The laws of attraction can have similar explanations in case of homosexuality, heterosexuality or bisexuality. A homosexual usually looks for similarity in the other partner because homosexuality is largely based on narcissism. A bisexual will get attracted to both similar and dissimilar individuals. Strange that it may sound, repulsion can also lead to attraction because the opposite is intriguing as well so if a person develops strong hatred or repulsion for another person of the same or opposite sex, a sexual attraction can precede or follow in some cases. This will however have more to do with complex emotions of love and hate which will require a separate discussion.

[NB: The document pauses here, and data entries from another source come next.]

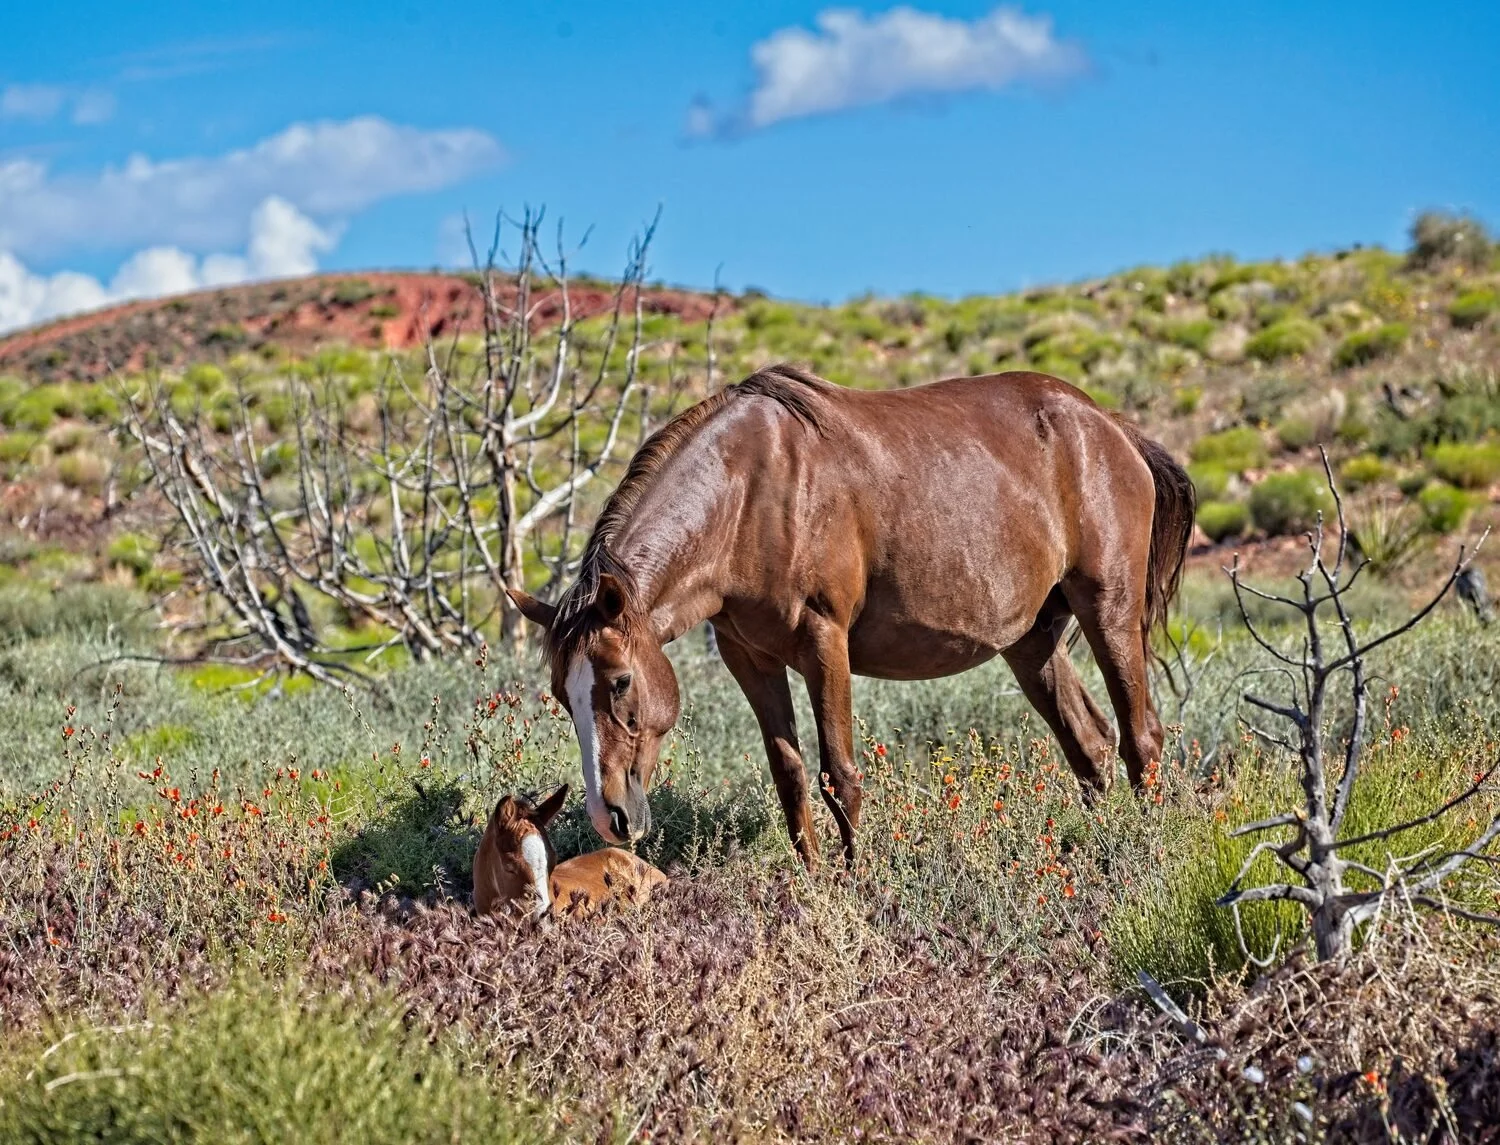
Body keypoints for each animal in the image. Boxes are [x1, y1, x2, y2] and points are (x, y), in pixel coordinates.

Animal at [509, 365, 1195, 868]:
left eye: (620, 681)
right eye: (562, 696)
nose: (610, 817)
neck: (749, 492)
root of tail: (1110, 427)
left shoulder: (824, 643)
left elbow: (839, 775)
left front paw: (856, 882)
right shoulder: (749, 658)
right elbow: (789, 776)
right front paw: (812, 882)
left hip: (1107, 608)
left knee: (1141, 736)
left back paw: (1146, 851)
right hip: (1030, 641)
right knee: (1090, 744)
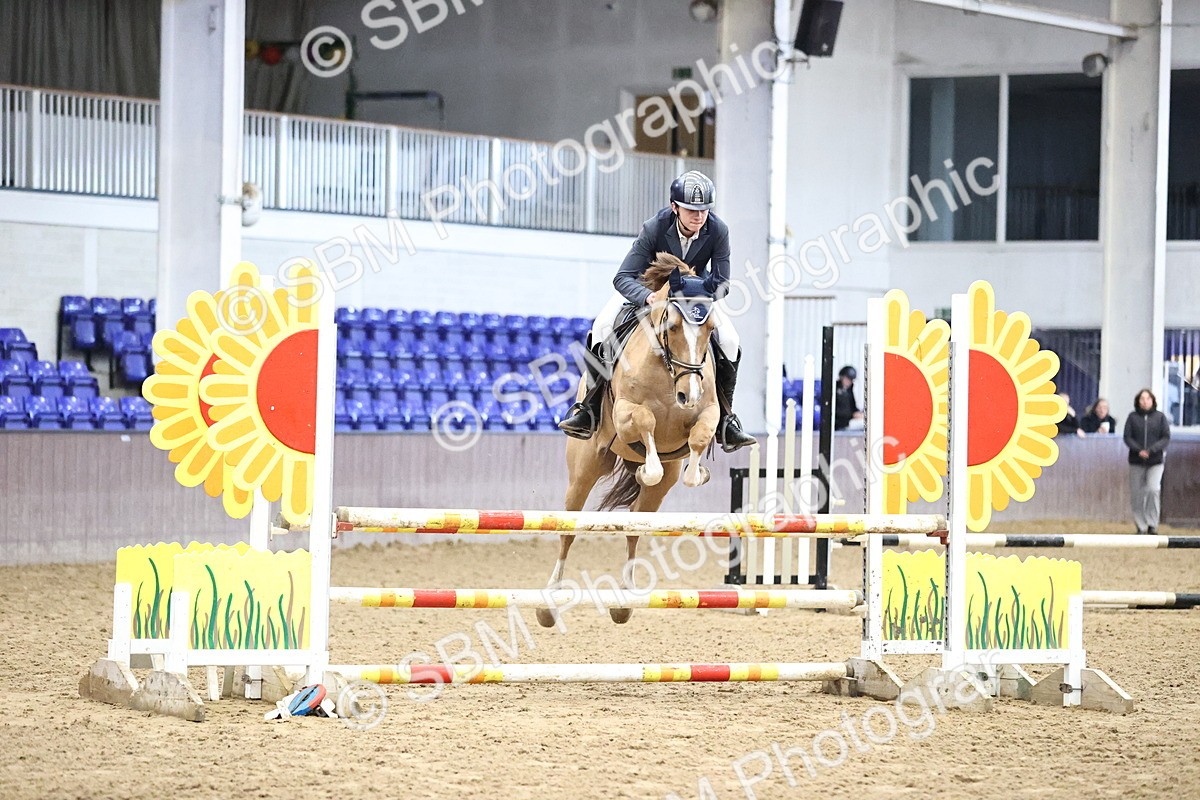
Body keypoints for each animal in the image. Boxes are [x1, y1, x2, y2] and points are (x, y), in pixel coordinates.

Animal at [536, 253, 721, 628]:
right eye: (672, 327)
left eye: (710, 329)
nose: (689, 394)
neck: (668, 372)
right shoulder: (624, 414)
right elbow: (645, 421)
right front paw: (647, 469)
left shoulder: (708, 413)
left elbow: (699, 438)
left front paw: (698, 473)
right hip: (585, 468)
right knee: (569, 527)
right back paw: (549, 601)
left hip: (657, 491)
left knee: (636, 524)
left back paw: (622, 600)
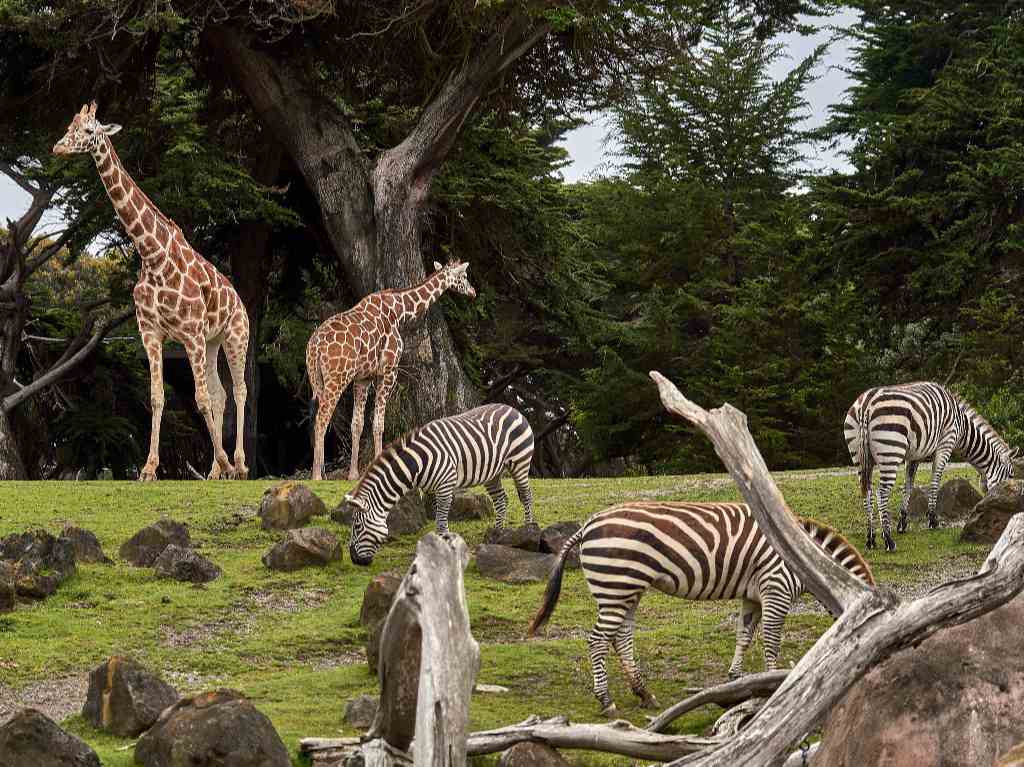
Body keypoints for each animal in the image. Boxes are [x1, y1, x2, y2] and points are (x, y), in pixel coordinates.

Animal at [54, 101, 249, 479]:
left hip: (235, 336)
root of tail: (240, 301)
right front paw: (148, 468)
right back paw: (216, 471)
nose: (57, 147)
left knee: (239, 389)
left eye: (89, 130)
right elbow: (158, 396)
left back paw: (239, 464)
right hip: (213, 341)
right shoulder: (151, 332)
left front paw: (222, 460)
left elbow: (200, 398)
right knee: (221, 393)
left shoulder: (189, 333)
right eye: (69, 125)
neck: (152, 254)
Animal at [305, 262, 477, 479]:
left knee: (316, 419)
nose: (473, 292)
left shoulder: (363, 378)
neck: (400, 310)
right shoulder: (388, 371)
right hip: (337, 378)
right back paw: (317, 476)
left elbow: (357, 424)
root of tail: (314, 345)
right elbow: (379, 424)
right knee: (321, 419)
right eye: (464, 276)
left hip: (318, 379)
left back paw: (321, 471)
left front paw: (353, 474)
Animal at [346, 403, 536, 565]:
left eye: (357, 526)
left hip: (520, 461)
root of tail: (512, 408)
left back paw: (527, 531)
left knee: (526, 495)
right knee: (501, 499)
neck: (418, 463)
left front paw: (445, 549)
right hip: (492, 473)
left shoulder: (445, 486)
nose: (354, 560)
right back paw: (497, 535)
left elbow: (441, 521)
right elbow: (438, 517)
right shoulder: (430, 490)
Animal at [528, 499, 872, 716]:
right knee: (598, 640)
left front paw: (736, 678)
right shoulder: (776, 589)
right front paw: (775, 683)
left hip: (625, 589)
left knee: (620, 638)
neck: (806, 561)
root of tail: (587, 524)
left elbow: (744, 635)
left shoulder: (753, 595)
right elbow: (771, 642)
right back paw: (606, 700)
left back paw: (643, 693)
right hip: (617, 584)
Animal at [839, 380, 1015, 548]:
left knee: (866, 491)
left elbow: (908, 486)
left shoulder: (915, 455)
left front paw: (902, 523)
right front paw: (932, 520)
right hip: (891, 450)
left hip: (859, 455)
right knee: (881, 493)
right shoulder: (945, 443)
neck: (962, 427)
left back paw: (871, 539)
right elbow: (935, 481)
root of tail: (865, 405)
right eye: (1011, 476)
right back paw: (888, 540)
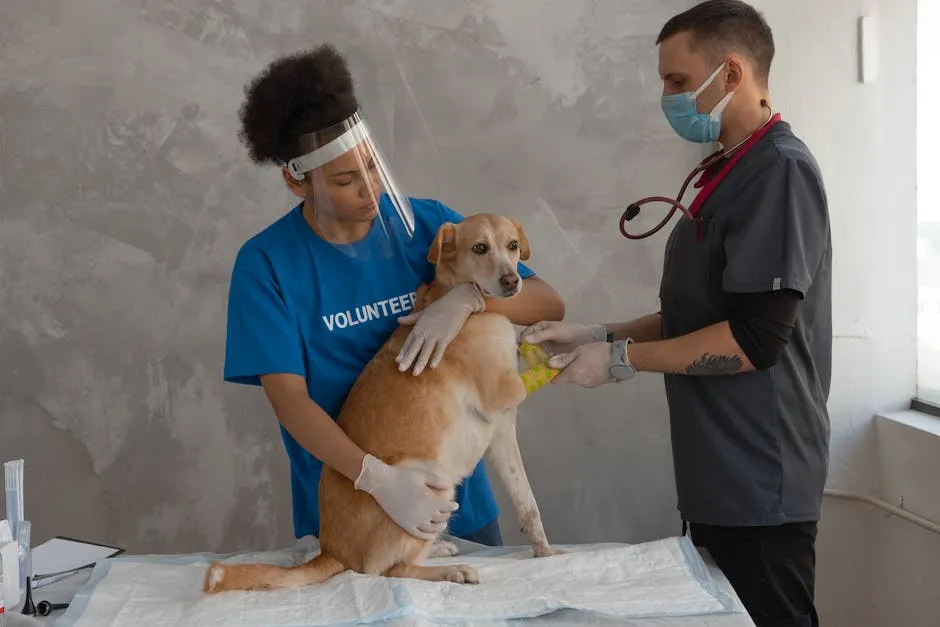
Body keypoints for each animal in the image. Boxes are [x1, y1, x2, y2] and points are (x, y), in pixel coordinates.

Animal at [204, 213, 560, 592]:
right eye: (479, 248)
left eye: (512, 246)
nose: (512, 281)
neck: (461, 301)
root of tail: (332, 551)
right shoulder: (503, 391)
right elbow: (544, 369)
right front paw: (563, 354)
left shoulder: (502, 435)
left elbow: (528, 502)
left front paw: (545, 551)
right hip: (432, 487)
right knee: (390, 569)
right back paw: (450, 570)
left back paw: (440, 549)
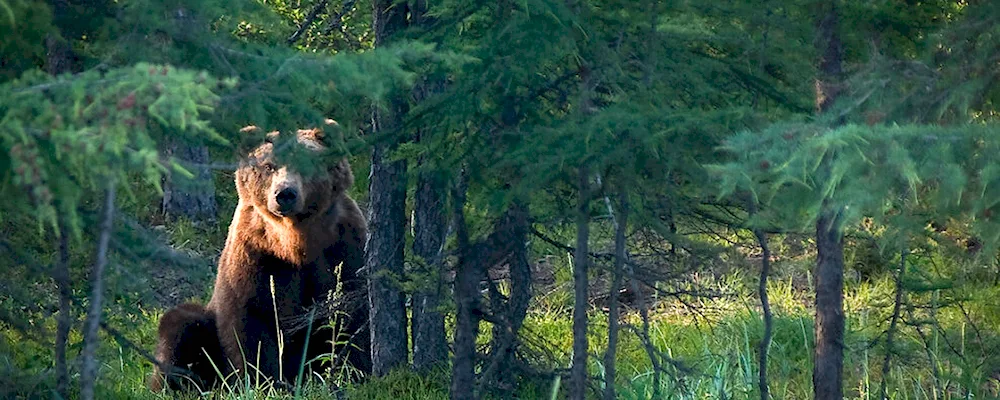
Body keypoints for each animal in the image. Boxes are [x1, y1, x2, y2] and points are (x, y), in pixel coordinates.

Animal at [146, 124, 370, 390]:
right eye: (268, 166)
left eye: (307, 162)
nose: (285, 193)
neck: (294, 242)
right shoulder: (256, 254)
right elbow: (250, 323)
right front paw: (262, 381)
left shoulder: (342, 247)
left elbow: (350, 312)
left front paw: (353, 372)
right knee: (180, 325)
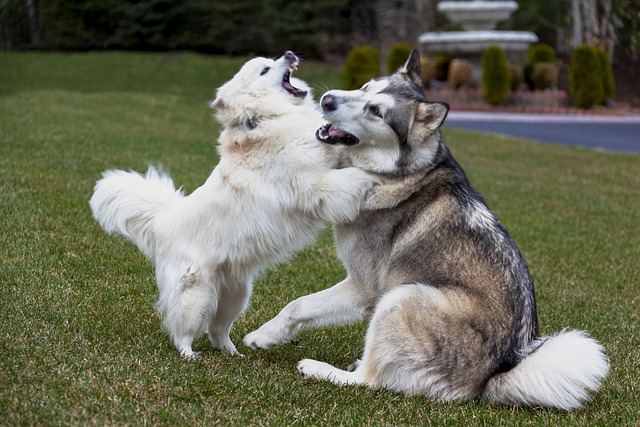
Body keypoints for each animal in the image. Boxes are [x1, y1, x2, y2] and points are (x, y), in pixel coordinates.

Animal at [87, 51, 372, 358]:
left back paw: (234, 353)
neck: (274, 118)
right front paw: (377, 176)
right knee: (182, 332)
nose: (289, 54)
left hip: (236, 295)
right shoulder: (316, 184)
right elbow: (350, 178)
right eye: (265, 69)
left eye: (272, 59)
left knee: (217, 330)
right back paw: (190, 356)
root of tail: (164, 222)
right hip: (196, 295)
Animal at [245, 49, 608, 412]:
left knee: (369, 381)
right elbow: (296, 305)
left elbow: (300, 304)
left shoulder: (365, 287)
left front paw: (262, 336)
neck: (399, 173)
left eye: (376, 111)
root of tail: (489, 380)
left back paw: (322, 369)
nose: (328, 99)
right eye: (365, 87)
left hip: (403, 297)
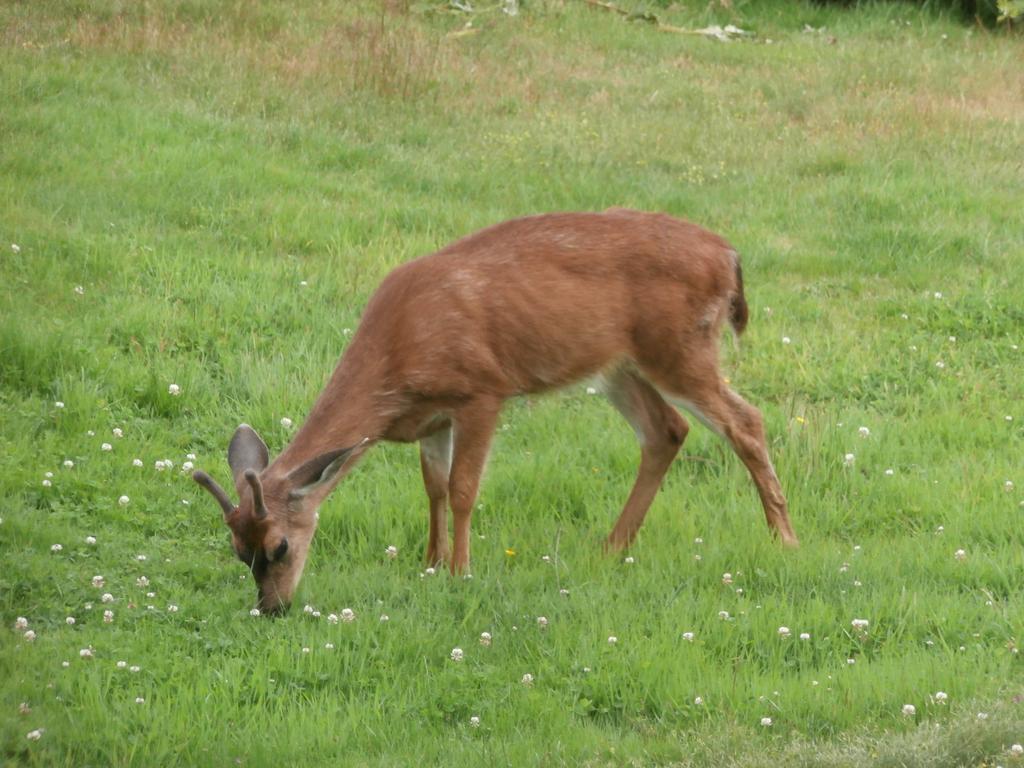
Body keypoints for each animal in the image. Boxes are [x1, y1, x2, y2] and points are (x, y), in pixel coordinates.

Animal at [193, 207, 798, 618]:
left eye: (280, 546)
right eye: (237, 549)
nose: (272, 607)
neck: (398, 354)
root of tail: (730, 257)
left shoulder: (481, 392)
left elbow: (463, 489)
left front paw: (460, 572)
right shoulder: (431, 419)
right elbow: (433, 487)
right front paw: (429, 563)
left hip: (679, 349)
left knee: (746, 421)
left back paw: (784, 539)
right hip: (618, 366)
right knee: (666, 431)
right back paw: (611, 546)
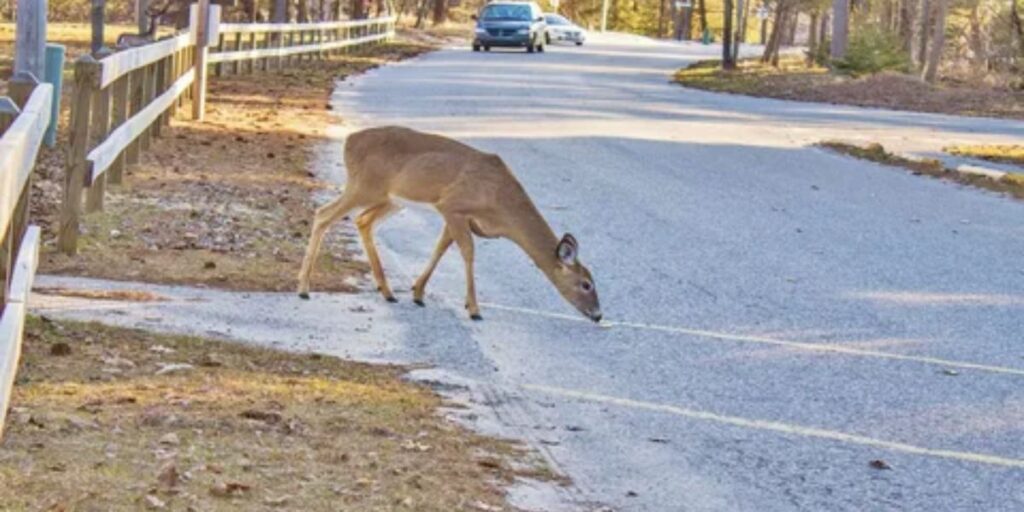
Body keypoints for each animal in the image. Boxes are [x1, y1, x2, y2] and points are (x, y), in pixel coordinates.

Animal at [296, 125, 598, 321]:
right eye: (586, 284)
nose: (598, 314)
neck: (500, 203)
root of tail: (350, 140)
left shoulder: (457, 216)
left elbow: (441, 248)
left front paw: (418, 293)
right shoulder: (453, 206)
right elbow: (467, 252)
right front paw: (474, 309)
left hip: (392, 199)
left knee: (363, 220)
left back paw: (388, 291)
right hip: (364, 186)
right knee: (323, 214)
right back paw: (303, 289)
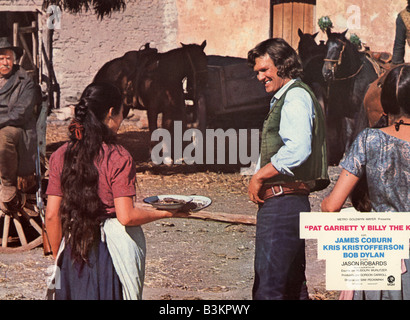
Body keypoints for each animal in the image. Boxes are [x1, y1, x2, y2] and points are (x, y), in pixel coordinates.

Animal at [322, 28, 380, 162]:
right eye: (326, 46)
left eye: (339, 48)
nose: (326, 73)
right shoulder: (347, 111)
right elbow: (349, 131)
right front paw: (346, 153)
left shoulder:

Finally how do we understand or express our attraction? This of course is the science of dating, courtship and attraction, the laws of which which are discussed by all dating gurus and agony aunts. However expressing attraction is a complex process although this is very important and can actually lead to the breaking or making of a relationship. In most cases, men express their attraction towards a woman more aggressively and yet indirectly by focusing on himself – he might try to show off his car or brag about his qualifications and status. Men tend to ‘internalize’, it’s always ‘me’ or the ‘I’ factor that comes first. When a man says, ‘Look I have no time, I have meetings to attend’, he is only trying to suggest, ‘Hey, I’m a big guy, I’m worth dating’. Most women will consider this sort of boasting as immature but women have their own way of suggesting that they are attracted. Usually women tend to ‘externalize’ and she doesn’t try to point out to herself but uses her dress, her style, her external appearance and sometimes flirtatious gestures directed to the man to show that she is attracted, women are sometimes more direct and obvious in their admiration. Men might scratch their head to understand why women use so much make-up or dress to impress and show off their bodies. This is because women use these tools when they are attracted. She will rather say, ‘I am free tomorrow night’ suggesting ‘Hey, I want to meet up with you’. Of course there are other traditional signs of the lover’s gaze, blushing, smiling or laughing too hard, spilling drinks or messing up, nervousness, discomfort, restlessness that all suggest signs of attraction. Usually these signs of attraction are rather unconsciously expressed suggesting changes in the brain when we are attracted. Love is explained by the physiochemical changes in our body and attraction being the first stage, some related changes also occur with enhanced hormonal activity. Attraction is thus largely a biological and psychological process expressed socially considering evolutionary perspectives and is based completely on physical and personal similarities and/or dissimilarities. The psychology of attraction can be used to understand whom we can potentially get attracted to and why and what we should do or not do about it.